I hope you're right but I see some very similar contention problems in
the case of many small transactions because of the WALWriteLock.

Assume Transaction A which writes a lot of buffers and XLog entries,
so the Commit forces a relatively lengthy fsynch.

Transactions B - E block not on the kernel lock from fsync but on
the WALWriteLock. 

When A finishes the fsync and subsequently releases the WALWriteLock
B unblocks and gets the WALWriteLock for its fsync for the flush.

C blocks on the WALWriteLock waiting to write its XLOG_XACT_COMMIT.

B Releases and now C writes its XLOG_XACT_COMMIT.

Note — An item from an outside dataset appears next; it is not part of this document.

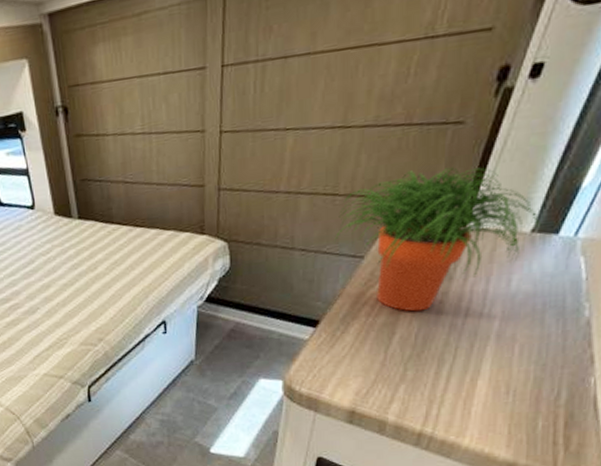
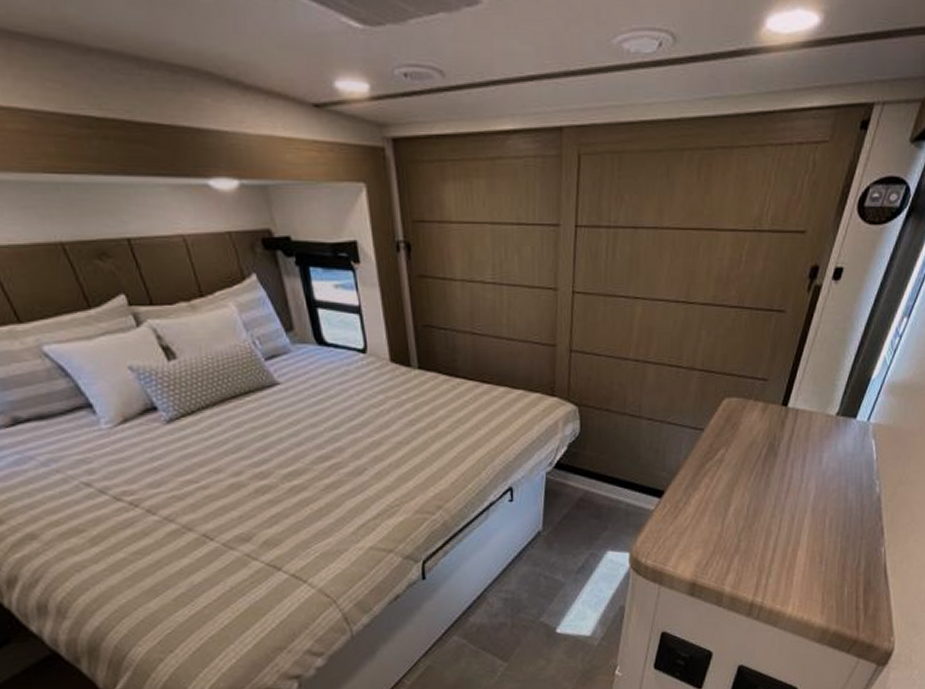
potted plant: present [334,167,542,312] -> none [678,350,844,484]

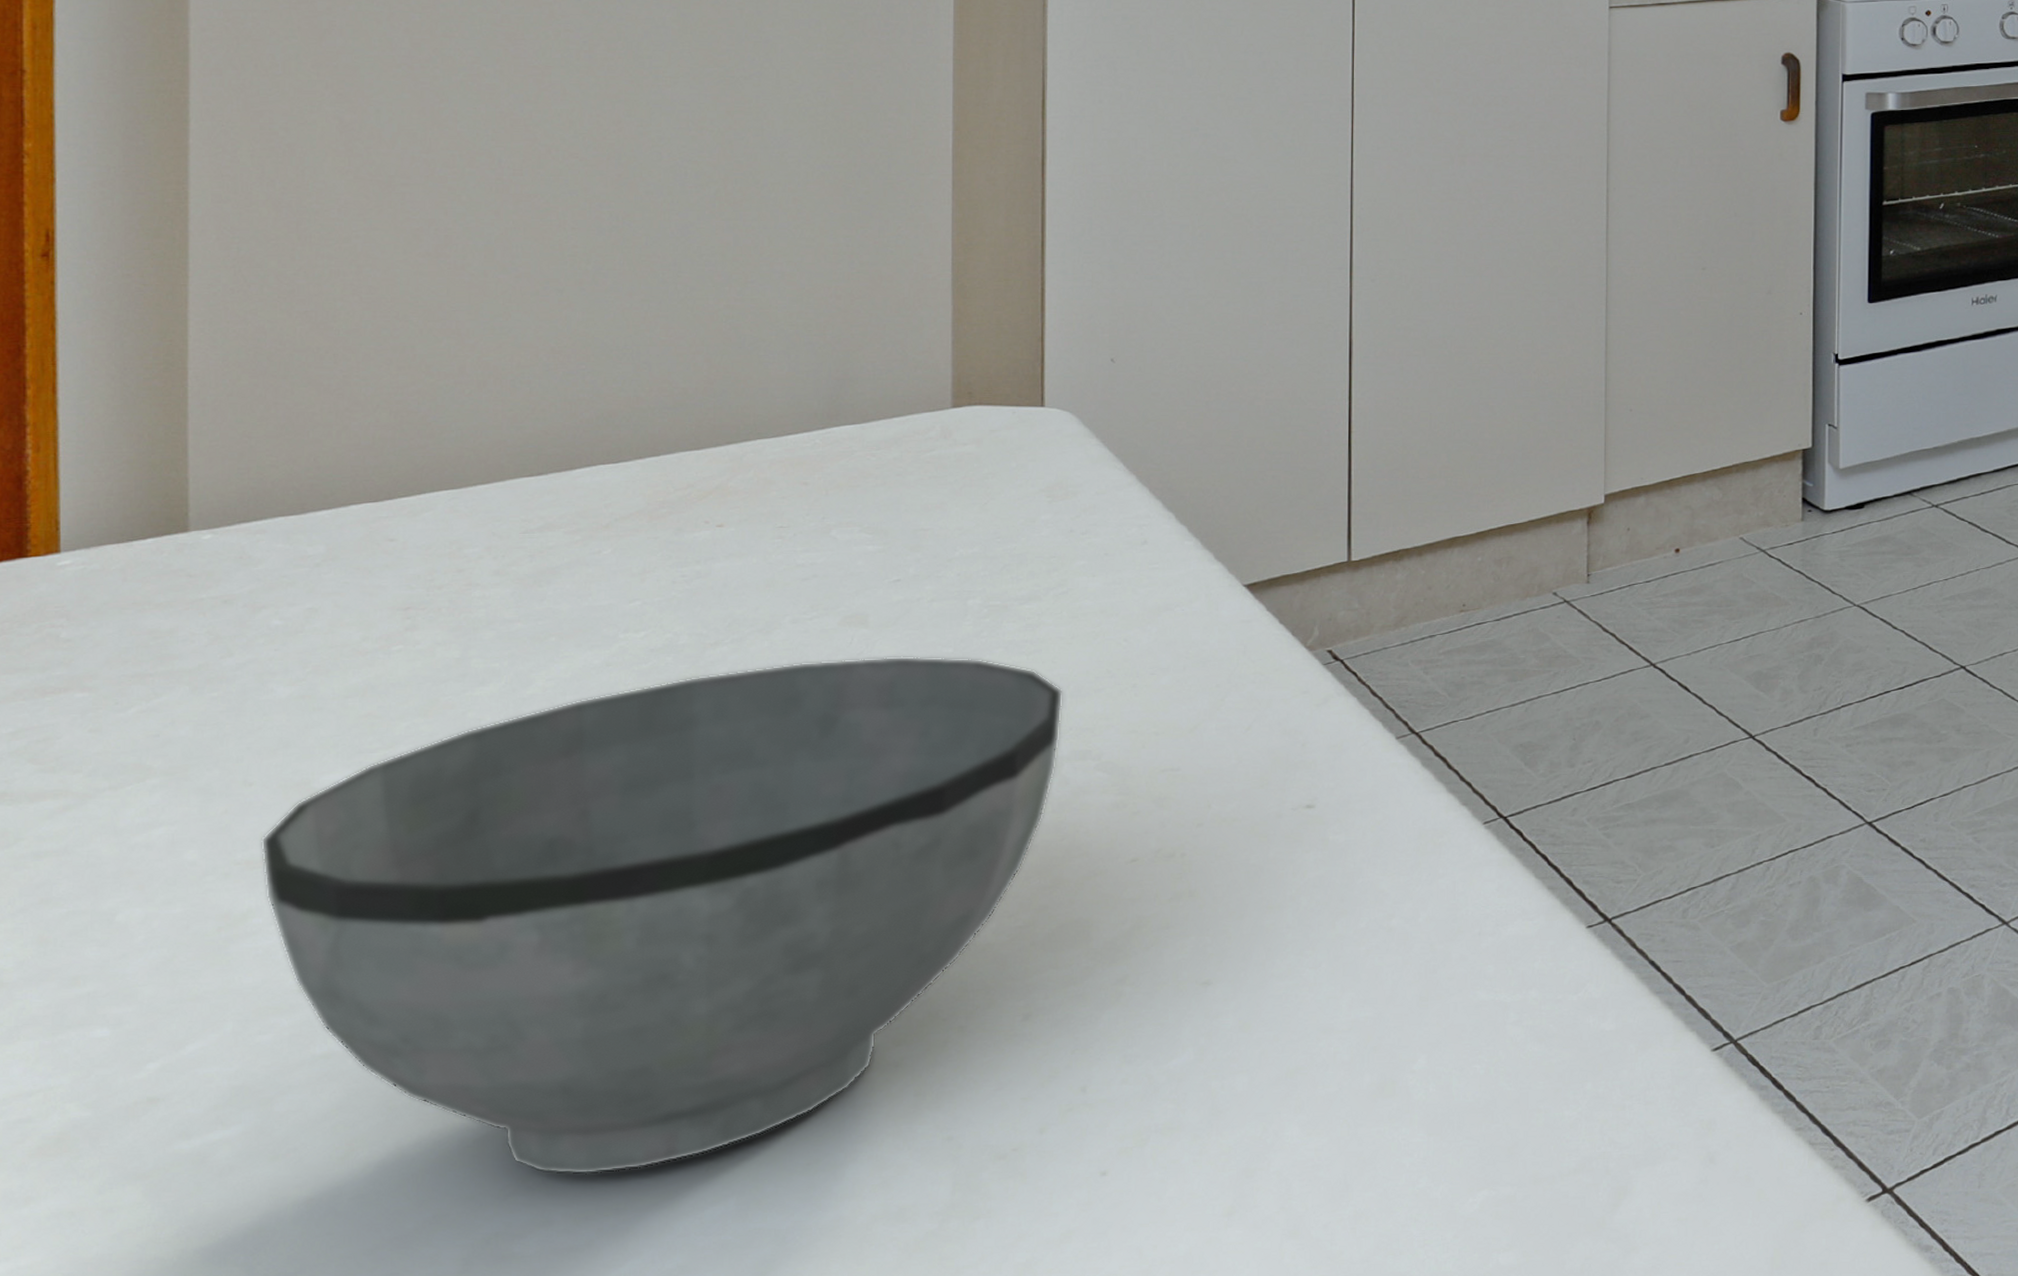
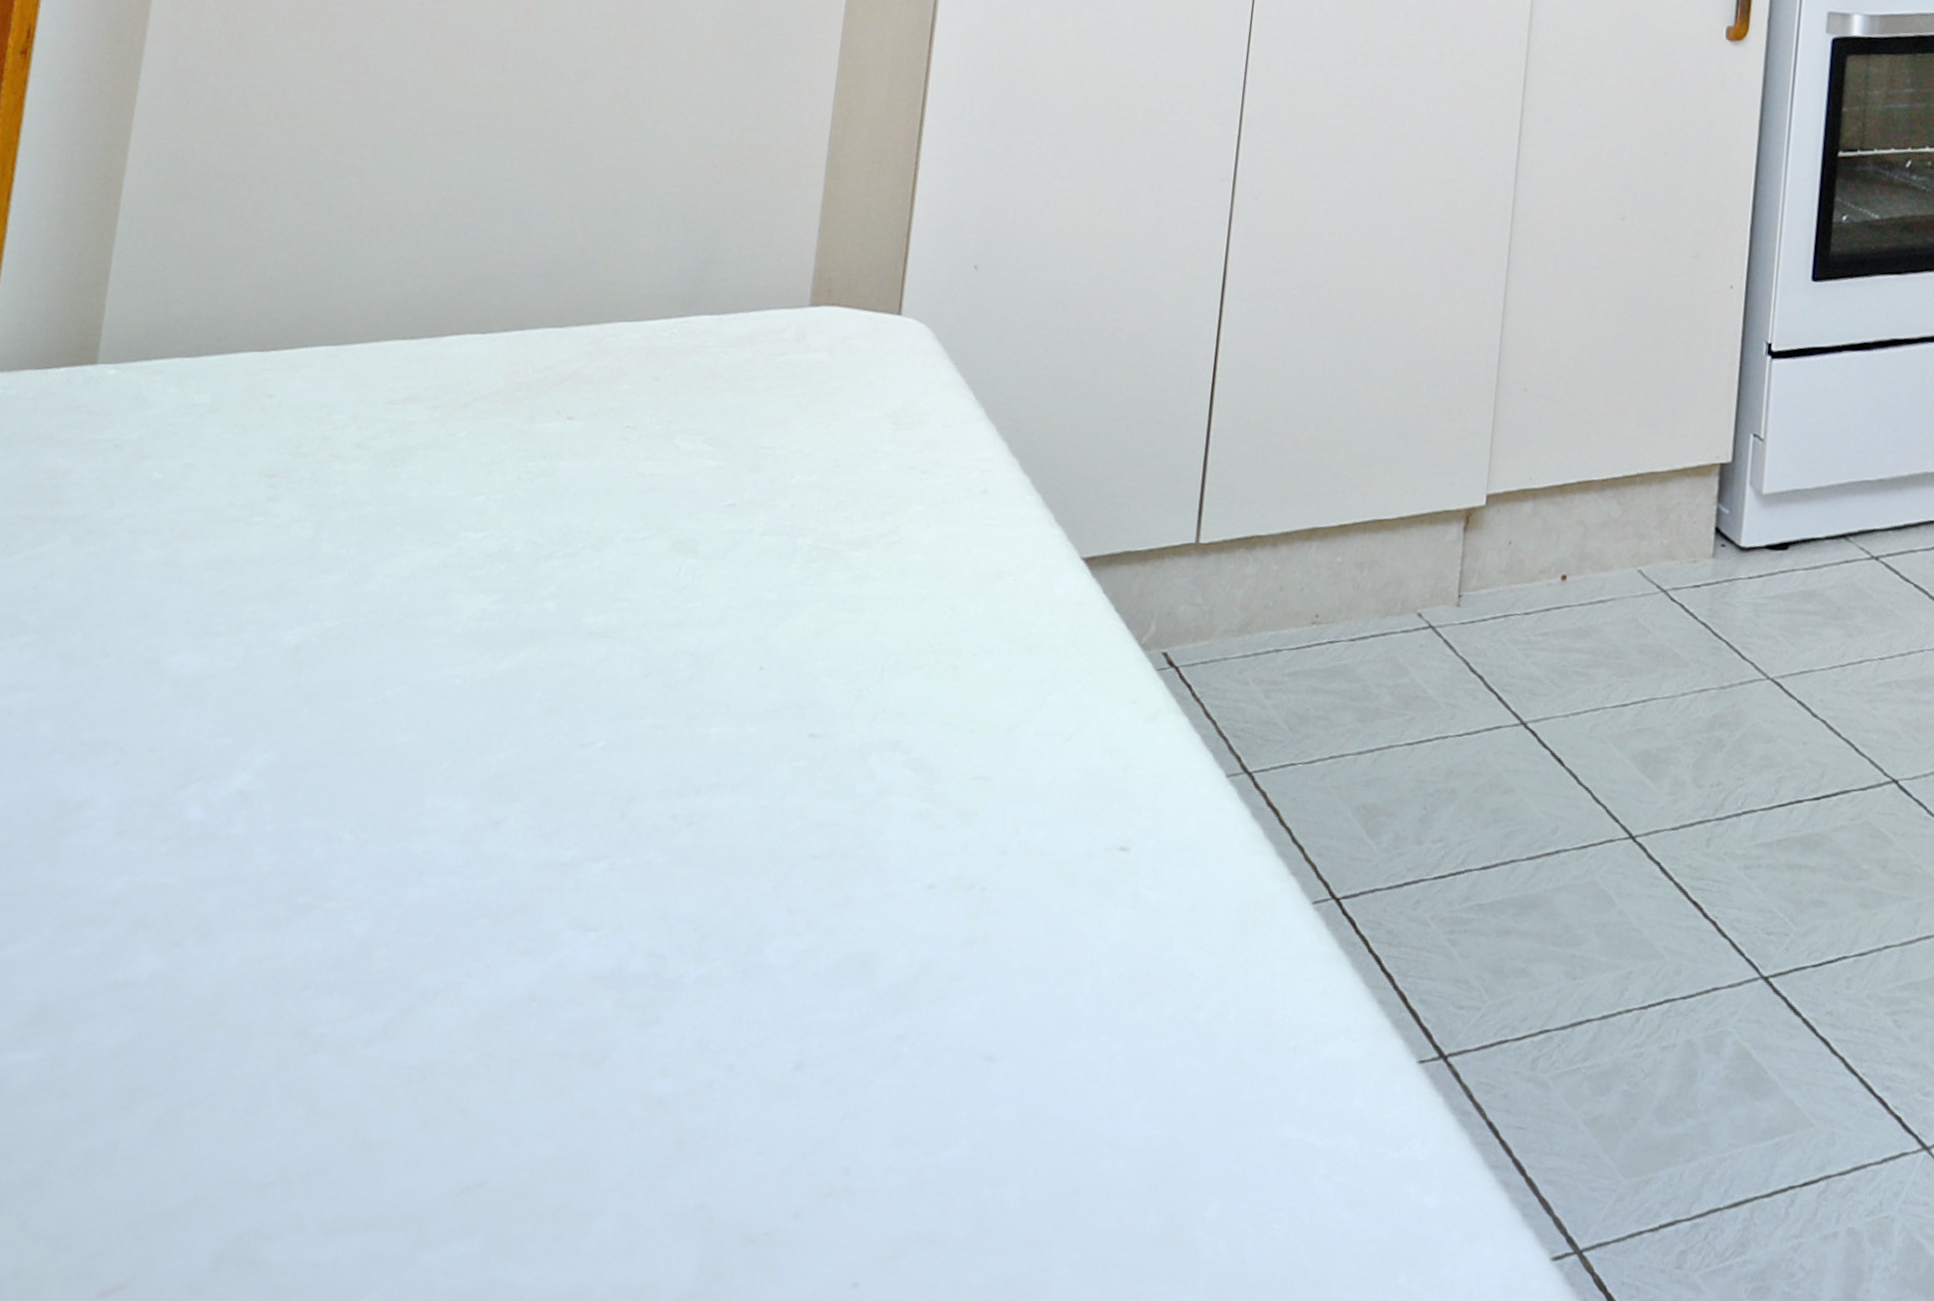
bowl: present [261,656,1063,1175] -> none [101,589,882,1181]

There now seems to be a lot of contention on the WALWriteLock. This
is a shame for a system that has no locking at the logical level and
therefore seems like it could be very, very fast and offer
incredible concurrency.

 As I commented before, I think we could do with an extra process to
 issue WAL writes in places where they're not in the critical path for
 a foreground process.  But that seems to be orthogonal from this issue.
 
It's only orthogonal to the fsync-specific contention issue. We now
have to worry about WALWriteLock semantics causes the same contention.
Your idea of a separate LogWriter process could very nicely solve this
problem and accomplish a few other things at the same time if we make
a few enhancements.

Back-end servers would not issue fsync calls. They would simply block
waiting until the LogWriter had written their record to the disk, i.e.
until the sync'd block # was greater than the block that contained the
XLOG_XACT_COMMIT record. The LogWriter could wake up committed back-
ends after its log write returns.

The log file would be opened O_DSYNC, O_APPEND every time. The LogWriter
would issue writes of the optimal size when enough data was present or
of smaller chunks if enough time had elapsed since the last write.

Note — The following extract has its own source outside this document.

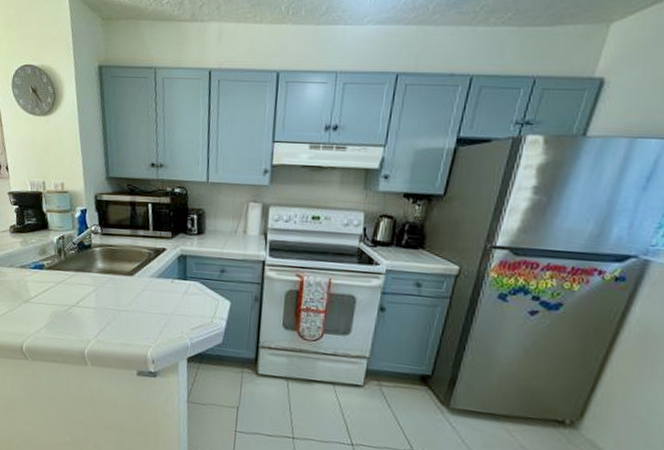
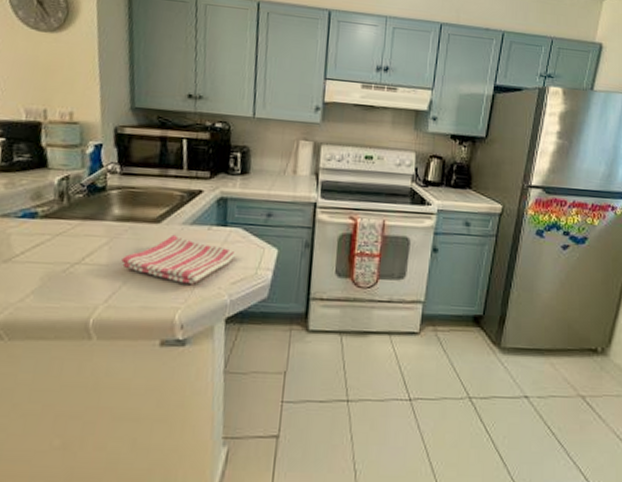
dish towel: none [105,285,196,328] -> present [121,234,237,284]

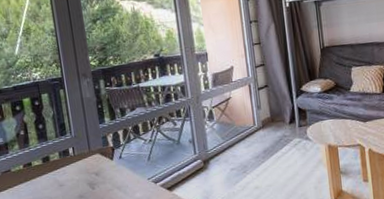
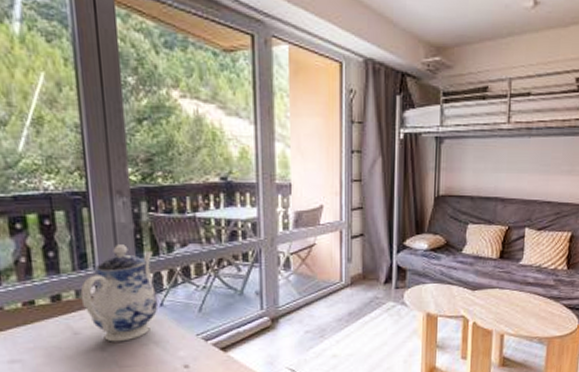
teapot: none [62,114,118,190] -> present [80,244,159,342]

The nice part is that the WALWriteLock semantics could be changed to
allow the LogWriter to write to disk while WALWriteLocks are acquired
by back-end servers. WALWriteLocks would only be held for the brief time
needed to copy the entries into the log buffer. The LogWriter would
only need to grab a lock to determine the current end of the log
buffer. Since it would be writing blocks that occur earlier in the
cache than the XLogInsert log writers it won't need to grab a
WALWriteLock before writing the cache buffers.

Many transactions would commit on the same fsync (now really a write
with O_DSYNC) and we would get optimal write throughput for the log
system.

This would handle all the issues I had and it doesn't sound like a
huge change. In fact, it ends up being almost semantically identical 
to the aio_write suggestion I made orignally, except the
LogWriter is doing the background writing instead of the OS and we
don't have to worry about aio implementations and portability.